Indeed, last month Transparency International (TI) reported that Lebanon had nosedived in the agency's annual corruption index. The country is marginally more ethical than Burma, Guinea and Nigeria, but more dishonest than Iran, Nepal, Kazakhstan, Russia, Ukraine, Guatemala and Kyrgyzstan.

According to TI, Lebanon belong to a group of countries in which people and businesses "face situations of bribery and extortion, rely on basic services that have been undermined by the misappropriation of funds, and confront official indifference when seeking redress from authorities that are on the take".

In reality, the FPM's anti-­

corruption position is empty and worthless; Mr Khoury knows he has called for the impossible as long as the current political status quo remains in place. His exhortations are another example of Lebanese hot air and another slap in the face to a citizenry that has put up with it for too long.

On the same day that Mr Khoury launched his "fight against corruption", prime minister Saad Hariri opened a power plant in the northern city of Tripoli, telling the audience that his cabinet had decided to find an extra 800 megawatts of power within three to six months, "because 24/7 electricity is our goal". It wasn't quite as thunderous as his cabinet colleague's broadside on corruption, but it's still a brave man who predicts full-time power in Lebanon. Just ask every newly appointed energy minister since the war who has promised such a thing would happen on his watch.

▶ **Work order 1**:
Reproduce the part of the passage on corruption in Lebanon that opens with the words containing "In reality, the" and closes with "for too long.".
▶ **Work order 2**:
Continue the passage on corruption and electricity in Lebanon, starting right after its last sentence.

▶ **Excerpted data**:

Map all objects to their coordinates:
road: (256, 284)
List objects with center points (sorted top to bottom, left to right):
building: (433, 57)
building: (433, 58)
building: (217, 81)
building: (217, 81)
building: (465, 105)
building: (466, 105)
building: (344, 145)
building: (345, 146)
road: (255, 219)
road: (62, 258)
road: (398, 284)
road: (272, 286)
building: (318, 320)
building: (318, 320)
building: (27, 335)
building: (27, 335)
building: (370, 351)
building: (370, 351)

▶ **Answer space 1**:
In reality, the FPM's anti-­

corruption position is empty and worthless; Mr Khoury knows he has called for the impossible as long as the current political status quo remains in place. His exhortations are another example of Lebanese hot air and another slap in the face to a citizenry that has put up with it for too long.

▶ **Answer space 2**:
The problem is that Electricite du Liban, the national power company, sells electricity at 40 per cent less than cost. The utility is simply unable to collect all its bills and is bloated with political appointees. The upshot is that the national grid costs the state US$2 billion a year.

The Lebanese public would be more than happy to pay the full rate of $0.15 per kilowatt if it wasn't paying an extra $0.35 per kilowatt to the powerful generator mafia to make up the government's shortfall. The state has two challenges: firstly, to find the extra, preferably clean, power, and secondly, to slowly dismantle a sector that has been part of the grey economy for 25 years and which in many cases is protected by political clout.

Mr Hariri is right to address the problem, but like Mr Khoury, the country desperately needs action rather than words. The electricity crisis has hampered the country's attempt to attract foreign investment, stunting economic growth for nearly 30 years. It has also worn away at the patience of millions of Lebanese, who have been forced to buy electricity from the black market.

Finally, and this is probably the most tragic element to this whole sorry story, it has affected the health of tens, perhaps hundreds, of thousands of people who have been forced to live with unregulated toxic emissions. Cancer rates are apparently through the roof and nothing is being done.

And if I were a gambling man, I'd wager nothing will be done any time soon on both counts.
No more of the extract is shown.